This means the block will contain many garbage data taking up
space. However, the block can only be erased as a unit and so
before the garbage data can be erased with the block, the valid
data in the block must first be salvaged and copied into another
block. This operation is commonly referred to as garbage collection
and is an overhead of the block structure of the flash memory. The
larger the block, the more time is required for the garbage
collection. Similarly, the more frequently the data in the block is
being updated, the more frequently will the block need to be
garbage collect. Garbage collection is preferably performed in the
foreground like during a write operation. This obviously will
degrade the write speed.
[0016] Early applications of flash memory have been mainly for
storing media files such as music and video files for portable
hosts. These files tend to be a long run of data of sequential
logical addresses which fills up the memory block by block. These
data are archival in nature and not subject to much updating. Thus,
the block structure works well for these type of data and there is
little performance hit during writing since there is seldom need
for garbage collection. The orderly sequential-address nature of
the data allows logical address range to be partitioned into
logical groups, with each logical group aligned with an erase block
in the sense that the data of a logical group will fit neatly in a
block. In this way, the addressing granularity is mainly at the
block level as a page with a given logical address can be located
by which block is storing the logical group it belongs to. Since
the logical group is stored in the block in a self-indexed manner
with its logical addresses in sequential order, the page can be
quickly located.

- [Raw data]
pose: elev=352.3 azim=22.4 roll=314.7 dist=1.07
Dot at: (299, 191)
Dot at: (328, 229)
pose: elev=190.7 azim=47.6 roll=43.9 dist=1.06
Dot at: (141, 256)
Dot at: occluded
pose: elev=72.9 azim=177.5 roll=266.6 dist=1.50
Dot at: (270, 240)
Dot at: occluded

--

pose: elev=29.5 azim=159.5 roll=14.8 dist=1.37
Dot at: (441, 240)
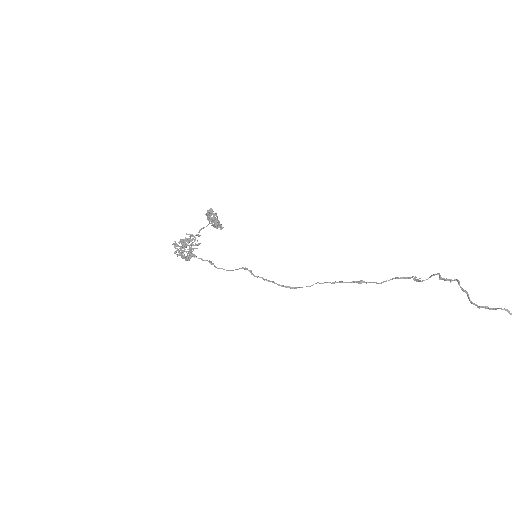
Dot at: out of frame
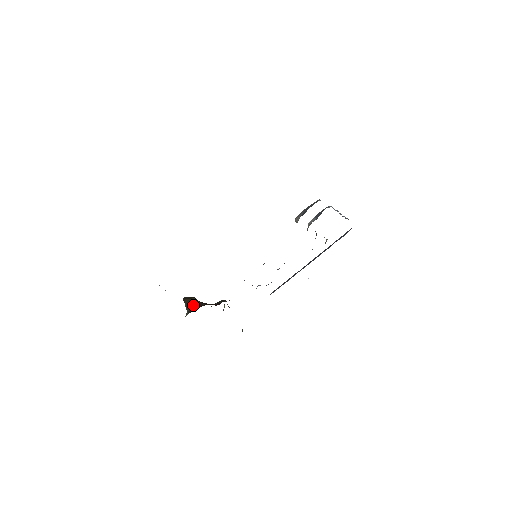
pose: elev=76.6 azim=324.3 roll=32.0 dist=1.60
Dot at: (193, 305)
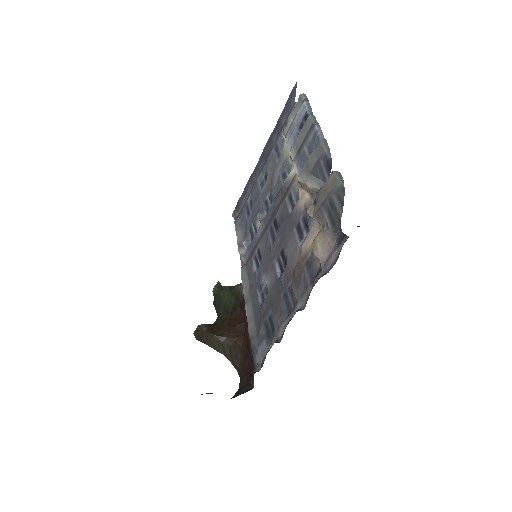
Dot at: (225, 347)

==

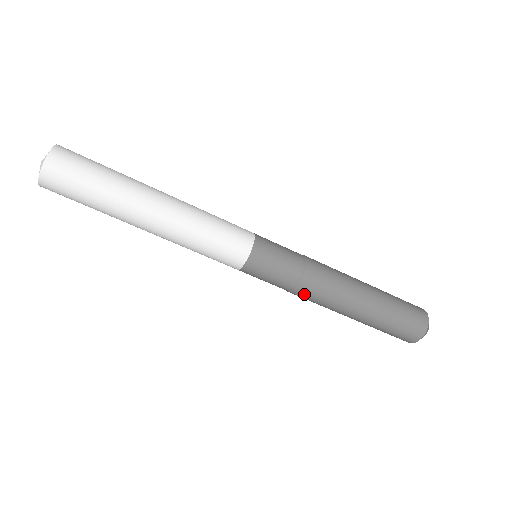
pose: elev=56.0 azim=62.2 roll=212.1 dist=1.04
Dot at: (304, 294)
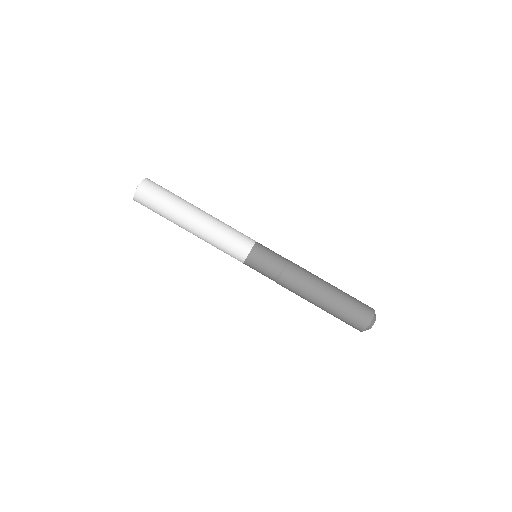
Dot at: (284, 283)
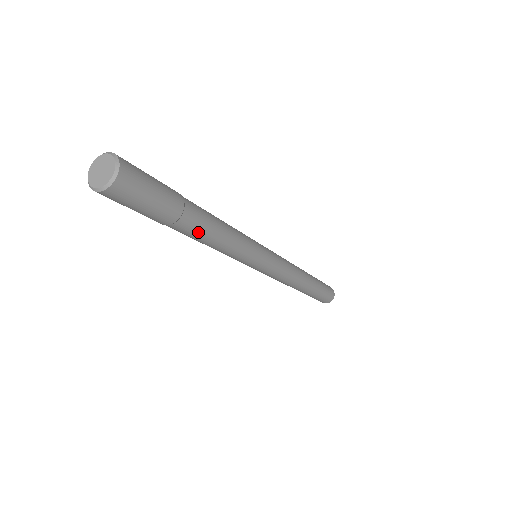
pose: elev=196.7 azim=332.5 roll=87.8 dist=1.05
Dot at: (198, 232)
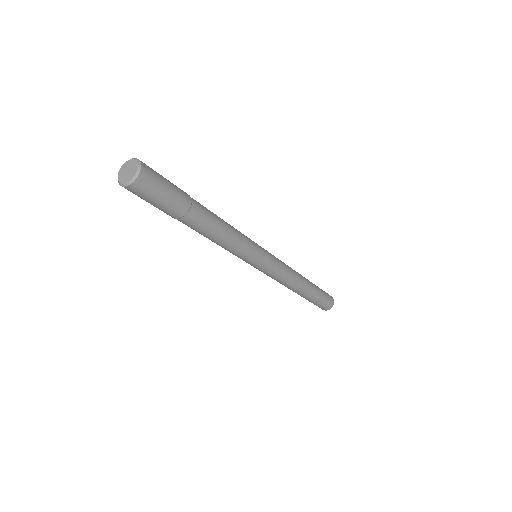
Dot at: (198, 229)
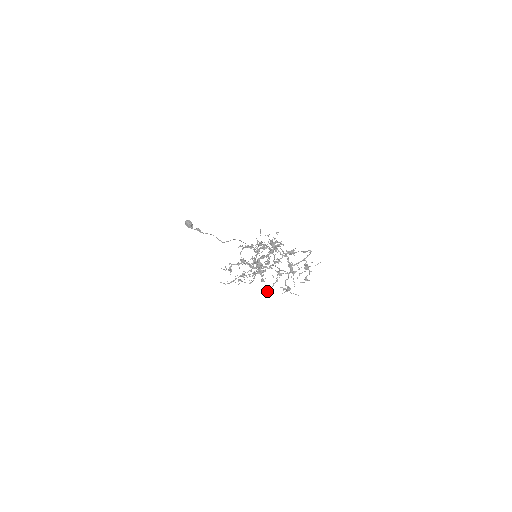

- [Tasks to carry out]
**A.** Using the flash memory text, decide whether each statement agrees with it. Answer yes or no and quote the deciding words. (i) A block can be erased only as a whole unit. (ii) Garbage collection is preferably performed in the background. (iii) Media files stored for portable hosts are subject to frequent updating.
**B.** Present the lines of the listing as a Markdown table with the columns Row and Listing line. Start at the line containing "pose: elev=76.6 azim=324.3" and go on through the line containing "Dot at: (225, 347)", and leave out the pictures.
The listing is unrelated to the flash memory text.

- [Exercise responses]
**A.**
(i) Yes: "the block can only be erased as a unit"
(ii) No: "Garbage collection is preferably performed in the foreground"
(iii) No: "These data are archival in nature and not subject to much updating."

**B.**
| Row | Listing line |
|---|---|
| 1 | pose: elev=76.6 azim=324.3 roll=32.0 dist=1.60 |
| 2 | Dot at: (193, 305) |
| 3 | Dot at: (225, 347) |